Taking an NAD+ precursor without addressing the enzymatic processes that deplete NAD+ is like filling a bathtub with the drain open. The most advanced age-intervention protocols now combine precursor supplementation with compounds that reduce NAD+ consumption, enhance synthetic efficiency, and support the methylation demands created by NAD+ metabolism.

CD38 inhibitors represent perhaps the most impactful synergistic intervention. Compounds like apigenin (found in chamomile and parsley), quercetin, and luteolin have demonstrated significant CD38 inhibition in research models. Apigenin at 50mg daily has shown measurable CD38 suppression in human studies. By reducing CD38's consumption of NAD+, these compounds allow precursor supplementation to more effectively raise and maintain elevated NAD+ levels. The flavonoid combination of apigenin and quercetin (250-500mg each) has become standard in sophisticated longevity protocols.

Methylation support addresses a critical bottleneck in NAD+ metabolism that's often overlooked. When NAD+ is broken down, it releases nicotinamide, which must be methylated to N-methyl-nicotinamide for excretion. This methylation consumes methyl groups from SAMe, potentially depleting methylation capacity. High-dose NAD+ precursor supplementation without adequate methyl donor support can paradoxically impair other methylation-dependent processes including DNA methylation, neurotransmitter synthesis, and detoxification pathways. Trimethylglycine (betaine) at 1-3 grams daily, along with adequate B12 and folate, ensures methylation capacity matches increased NAD+ turnover.

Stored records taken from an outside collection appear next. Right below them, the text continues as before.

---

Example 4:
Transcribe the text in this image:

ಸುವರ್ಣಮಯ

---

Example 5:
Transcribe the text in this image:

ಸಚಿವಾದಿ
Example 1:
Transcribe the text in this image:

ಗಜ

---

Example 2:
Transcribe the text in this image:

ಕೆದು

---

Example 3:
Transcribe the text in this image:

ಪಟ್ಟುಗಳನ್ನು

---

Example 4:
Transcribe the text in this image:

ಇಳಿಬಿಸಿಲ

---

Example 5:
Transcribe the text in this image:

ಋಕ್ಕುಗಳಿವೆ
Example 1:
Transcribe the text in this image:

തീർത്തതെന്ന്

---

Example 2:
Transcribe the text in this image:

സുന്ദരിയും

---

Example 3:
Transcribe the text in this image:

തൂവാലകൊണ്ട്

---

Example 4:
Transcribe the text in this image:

Sirtuin activation compounds like resveratrol and pterostilbene may enhance the functional benefits of elevated NAD+. While NAD+ is the essential substrate for sirtuin enzymes, these polyphenols appear to increase sirtuin activity at any given NAD+ level. Pterostilbene (50-100mg) offers superior bioavailability compared to resveratrol and has shown consistent benefits in human trials when combined with NR.

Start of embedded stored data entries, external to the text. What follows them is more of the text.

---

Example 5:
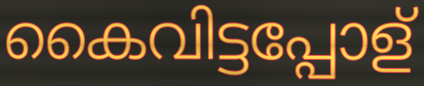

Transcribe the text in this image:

കൈവിട്ടപ്പോള്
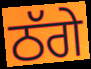
ਠੱਗੇ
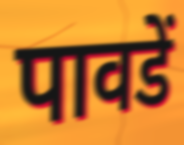
पावडें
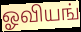
ஓவியங்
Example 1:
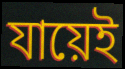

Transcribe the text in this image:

যায়েই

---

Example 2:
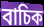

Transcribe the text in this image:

বাচিক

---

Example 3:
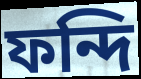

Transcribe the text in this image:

ফন্দি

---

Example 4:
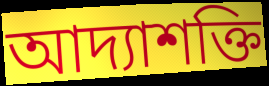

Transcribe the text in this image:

আদ্যাশক্তি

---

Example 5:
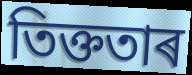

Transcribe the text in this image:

তিক্ততাৰ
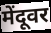
मेंदूवर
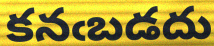
కనఁబడదు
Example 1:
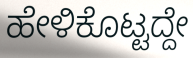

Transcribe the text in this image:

ಹೇಳಿಕೊಟ್ಟದ್ದೇ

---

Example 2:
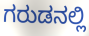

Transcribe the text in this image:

ಗರುಡನಲ್ಲಿ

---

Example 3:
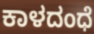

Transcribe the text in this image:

ಕಾಳದಂಧೆ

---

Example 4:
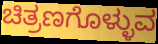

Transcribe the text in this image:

ಚಿತ್ರಣಗೊಳ್ಳುವ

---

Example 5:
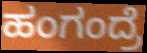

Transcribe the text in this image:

ಹಂಗಂದ್ರೆ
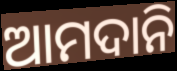
ଆମଦାନି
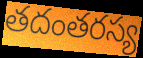
తదంతరస్య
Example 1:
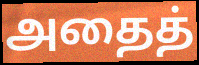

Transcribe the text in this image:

அதைத்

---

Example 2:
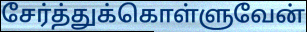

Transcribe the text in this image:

சேர்த்துக்கொள்ளுவேன்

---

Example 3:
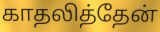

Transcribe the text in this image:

காதலித்தேன்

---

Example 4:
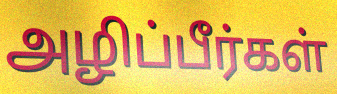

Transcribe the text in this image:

அழிப்பீர்கள்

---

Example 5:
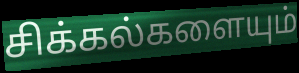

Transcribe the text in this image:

The most comprehensive protocols also address the upstream causes of NAD+ decline. Reducing chronic inflammation lowers CD38 expression. Senolytics that clear senescent cells eliminate a major source of inflammatory signals. Lifestyle factors including time-restricted eating, exercise, and cold exposure independently elevate NAD+ through NAMPT activation. The future of NAD+ restoration isn't a single pill but an integrated systems approach that addresses synthesis, consumption, and functional utilization simultaneously.

Takeaway

Combine NAD+ precursors with CD38 inhibitors like apigenin and quercetin plus methylation support from TMG—this systems approach addresses both production and consumption for maximum cellular impact.

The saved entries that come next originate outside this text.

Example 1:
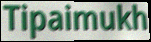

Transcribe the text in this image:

Tipaimukh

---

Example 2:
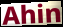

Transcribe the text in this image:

Ahin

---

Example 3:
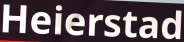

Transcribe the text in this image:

Heierstad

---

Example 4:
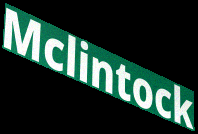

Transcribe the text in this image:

Mclintock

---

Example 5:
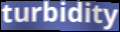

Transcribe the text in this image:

turbidity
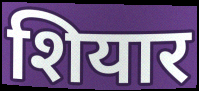
शियार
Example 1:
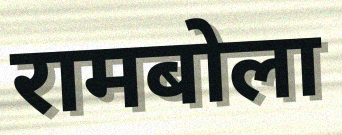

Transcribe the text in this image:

रामबोला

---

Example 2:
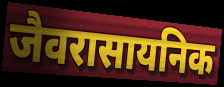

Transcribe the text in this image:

जैवरासायनिक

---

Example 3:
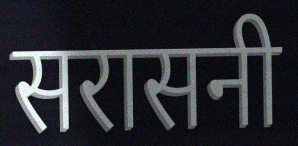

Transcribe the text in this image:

सरासनी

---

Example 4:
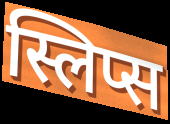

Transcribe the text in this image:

स्लिप्स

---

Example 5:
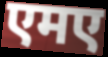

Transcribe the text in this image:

एमए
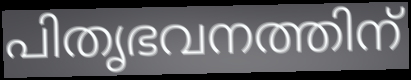
പിതൃഭവനത്തിന്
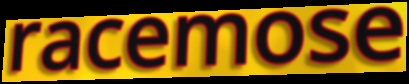
racemose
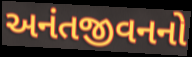
અનંતજીવનનો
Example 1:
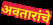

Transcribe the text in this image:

अवतारांचे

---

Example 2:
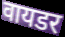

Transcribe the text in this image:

वायडर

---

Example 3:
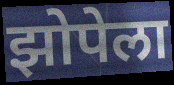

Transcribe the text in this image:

झोपेला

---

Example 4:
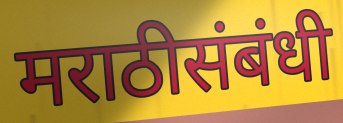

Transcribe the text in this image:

मराठीसंबंधी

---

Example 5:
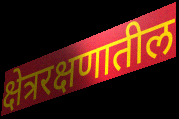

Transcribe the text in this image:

क्षेत्ररक्षणातील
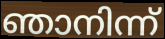
ഞാനിന്ന്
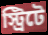
স্ট্রিটে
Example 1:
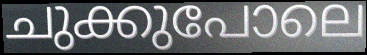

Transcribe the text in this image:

ചുക്കുപോലെ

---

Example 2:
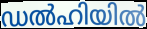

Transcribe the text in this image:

ഡൽഹിയിൽ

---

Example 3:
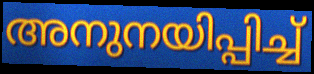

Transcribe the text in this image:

അനുനയിപ്പിച്ച്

NAD+ restoration represents one of the most actionable interventions in the current anti-aging arsenal. The science connecting NAD+ decline to multiple aging hallmarks is robust, and the tools for restoration are increasingly sophisticated. We've moved beyond simple precursor supplementation toward integrated protocols that address the complex dynamics of NAD+ metabolism.

The practical framework emerging from current research combines 500-1000mg of NMN or NR taken in the morning, CD38 inhibition through apigenin and quercetin, methylation support via TMG, and lifestyle interventions that support endogenous NAD+ production. This multi-pronged approach addresses both supply and demand in the cellular NAD+ economy.

As direct NAD+ delivery methods and more targeted CD38 inhibitors enter clinical development, the effectiveness of NAD+ restoration will only improve. For those serious about age intervention, establishing a solid NAD+ protocol today creates the metabolic foundation upon which future advances can build.